**TASK GOAL:** Retype, word for word, the lines from the first line of the entries through the line that holds "4,1,4,$2,$3,$4,$5,$6,$7,$8,$9,$2,$3,0*"; leave out the pictures.

**RECORDS SHOWN:**
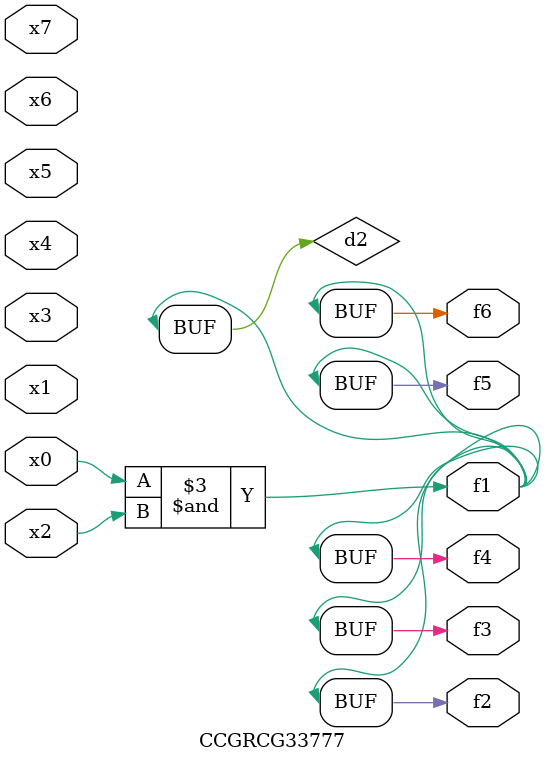
<source format=v>
module CCGRCG33777(
	input x0, x1, x2, x3, x4, x5, x6, x7,
	output f1, f2, f3, f4, f5, f6
);

	wire d1, d2;

	nor (d1, x3, x6);
	and (d2, x0, x2);
	assign f1 = d2;
	assign f2 = d2;
	assign f3 = d2;
	assign f4 = d2;
	assign f5 = d2;
	assign f6 = d2;
endmodule

</source>
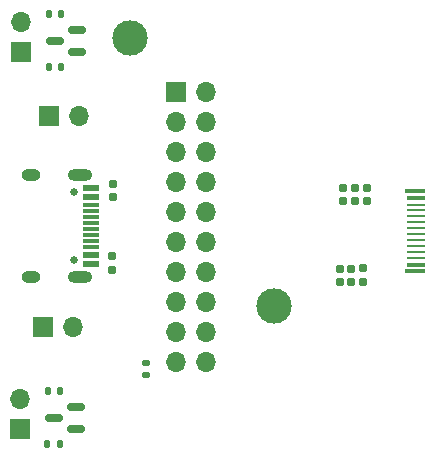
<source format=gts>
G04 #@! TF.GenerationSoftware,KiCad,Pcbnew,7.0.2-0*
G04 #@! TF.CreationDate,2023-04-27T21:17:50-05:00*
G04 #@! TF.ProjectId,usb_programmer,7573625f-7072-46f6-9772-616d6d65722e,rev?*
G04 #@! TF.SameCoordinates,Original*
G04 #@! TF.FileFunction,Soldermask,Top*
G04 #@! TF.FilePolarity,Negative*
%FSLAX46Y46*%
G04 Gerber Fmt 4.6, Leading zero omitted, Abs format (unit mm)*
G04 Created by KiCad (PCBNEW 7.0.2-0) date 2023-04-27 21:17:50*
%MOMM*%
%LPD*%
G01*
G04 APERTURE LIST*
G04 Aperture macros list*
%AMRoundRect*
0 Rectangle with rounded corners*
0 $1 Rounding radius*
0 $2 $3 $4 $5 $6 $7 $8 $9 X,Y pos of 4 corners*
0 Add a 4 corners polygon primitive as box body*
4,1,4,$2,$3,$4,$5,$6,$7,$8,$9,$2,$3,0*
0 Add four circle primitives for the rounded corners*
1,1,$1+$1,$2,$3*
1,1,$1+$1,$4,$5*
1,1,$1+$1,$6,$7*
1,1,$1+$1,$8,$9*
0 Add four rect primitives between the rounded corners*
20,1,$1+$1,$2,$3,$4,$5,0*
20,1,$1+$1,$4,$5,$6,$7,0*
20,1,$1+$1,$6,$7,$8,$9,0*
20,1,$1+$1,$8,$9,$2,$3,0*%
G04 Aperture macros list end*
%ADD10C,3.000000*%
%ADD11RoundRect,0.135000X-0.135000X-0.185000X0.135000X-0.185000X0.135000X0.185000X-0.135000X0.185000X0*%
%ADD12RoundRect,0.155000X-0.155000X0.212500X-0.155000X-0.212500X0.155000X-0.212500X0.155000X0.212500X0*%
%ADD13R,1.550000X0.410000*%
%ADD14R,1.550000X0.260000*%
%ADD15R,1.750000X0.360000*%
%ADD16RoundRect,0.155000X0.155000X-0.212500X0.155000X0.212500X-0.155000X0.212500X-0.155000X-0.212500X0*%
%ADD17R,1.700000X1.700000*%
%ADD18O,1.700000X1.700000*%
%ADD19O,1.600000X1.000000*%
%ADD20O,2.100000X1.000000*%
%ADD21R,1.450000X0.600000*%
%ADD22R,1.450000X0.300000*%
%ADD23C,0.650000*%
%ADD24RoundRect,0.150000X0.587500X0.150000X-0.587500X0.150000X-0.587500X-0.150000X0.587500X-0.150000X0*%
%ADD25RoundRect,0.135000X-0.185000X0.135000X-0.185000X-0.135000X0.185000X-0.135000X0.185000X0.135000X0*%
G04 APERTURE END LIST*
D10*
X48040000Y-83700000D03*
X35890000Y-61020000D03*
D11*
X29900000Y-90960000D03*
X28880000Y-90960000D03*
X30000000Y-59050000D03*
X28980000Y-59050000D03*
D12*
X34340000Y-79515000D03*
X34340000Y-80650000D03*
D13*
X60045000Y-80220000D03*
D14*
X60045000Y-79645000D03*
X60045000Y-79145000D03*
X60045000Y-78645000D03*
X60045000Y-78145000D03*
X60045000Y-77645000D03*
X60045000Y-77145000D03*
X60045000Y-76645000D03*
X60045000Y-76145000D03*
X60045000Y-75645000D03*
X60045000Y-75145000D03*
D13*
X60045000Y-74570000D03*
D15*
X59945000Y-80800000D03*
X59945000Y-73990000D03*
D16*
X55940000Y-74865000D03*
X55940000Y-73730000D03*
X53920000Y-74867500D03*
X53920000Y-73732500D03*
X54940000Y-74870000D03*
X54940000Y-73735000D03*
D12*
X53610000Y-80567500D03*
X53610000Y-81702500D03*
X54590000Y-80560000D03*
X54590000Y-81695000D03*
X55570000Y-80550000D03*
X55570000Y-81685000D03*
D16*
X34400000Y-74540000D03*
X34400000Y-73405000D03*
D17*
X26650000Y-62200000D03*
D18*
X26650000Y-59660000D03*
D17*
X26570000Y-94110000D03*
D18*
X26570000Y-91570000D03*
D17*
X28960000Y-67610000D03*
D18*
X31500000Y-67610000D03*
D17*
X28480000Y-85540000D03*
D18*
X31020000Y-85540000D03*
D17*
X39750000Y-65620000D03*
D18*
X42290000Y-65620000D03*
X39750000Y-68160000D03*
X42290000Y-68160000D03*
X39750000Y-70700000D03*
X42290000Y-70700000D03*
X39750000Y-73240000D03*
X42290000Y-73240000D03*
X39750000Y-75780000D03*
X42290000Y-75780000D03*
X39750000Y-78320000D03*
X42290000Y-78320000D03*
X39750000Y-80860000D03*
X42290000Y-80860000D03*
X39750000Y-83400000D03*
X42290000Y-83400000D03*
X39750000Y-85940000D03*
X42290000Y-85940000D03*
X39750000Y-88480000D03*
X42290000Y-88480000D03*
D19*
X27440000Y-81270000D03*
D20*
X31620000Y-81270000D03*
X31620000Y-72630000D03*
D19*
X27440000Y-72630000D03*
D21*
X32535000Y-73700000D03*
X32535000Y-74500000D03*
D22*
X32535000Y-75200000D03*
X32535000Y-76200000D03*
X32535000Y-77700000D03*
X32535000Y-78700000D03*
D21*
X32535000Y-79400000D03*
X32535000Y-80200000D03*
X32535000Y-80200000D03*
X32535000Y-79400000D03*
D22*
X32535000Y-78200000D03*
X32535000Y-77200000D03*
X32535000Y-76700000D03*
X32535000Y-75700000D03*
D21*
X32535000Y-74500000D03*
X32535000Y-73700000D03*
D23*
X31090000Y-74060000D03*
X31090000Y-79840000D03*
D24*
X31390000Y-62260000D03*
X31390000Y-60360000D03*
X29515000Y-61310000D03*
X31300000Y-94160000D03*
X31300000Y-92260000D03*
X29425000Y-93210000D03*
D11*
X28950000Y-63530000D03*
X29970000Y-63530000D03*
X28860000Y-95440000D03*
X29880000Y-95440000D03*
D25*
X37180000Y-88590000D03*
X37180000Y-89610000D03*
M02*

</source>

**EXERCISE ANSWER:**
<source format=v>
module CCGRCG33777(
	input x0, x1, x2, x3, x4, x5, x6, x7,
	output f1, f2, f3, f4, f5, f6
);

	wire d1, d2;

	nor (d1, x3, x6);
	and (d2, x0, x2);
	assign f1 = d2;
	assign f2 = d2;
	assign f3 = d2;
	assign f4 = d2;
	assign f5 = d2;
	assign f6 = d2;
endmodule

</source>
<source format=gts>
G04 #@! TF.GenerationSoftware,KiCad,Pcbnew,7.0.2-0*
G04 #@! TF.CreationDate,2023-04-27T21:17:50-05:00*
G04 #@! TF.ProjectId,usb_programmer,7573625f-7072-46f6-9772-616d6d65722e,rev?*
G04 #@! TF.SameCoordinates,Original*
G04 #@! TF.FileFunction,Soldermask,Top*
G04 #@! TF.FilePolarity,Negative*
%FSLAX46Y46*%
G04 Gerber Fmt 4.6, Leading zero omitted, Abs format (unit mm)*
G04 Created by KiCad (PCBNEW 7.0.2-0) date 2023-04-27 21:17:50*
%MOMM*%
%LPD*%
G01*
G04 APERTURE LIST*
G04 Aperture macros list*
%AMRoundRect*
0 Rectangle with rounded corners*
0 $1 Rounding radius*
0 $2 $3 $4 $5 $6 $7 $8 $9 X,Y pos of 4 corners*
0 Add a 4 corners polygon primitive as box body*
4,1,4,$2,$3,$4,$5,$6,$7,$8,$9,$2,$3,0*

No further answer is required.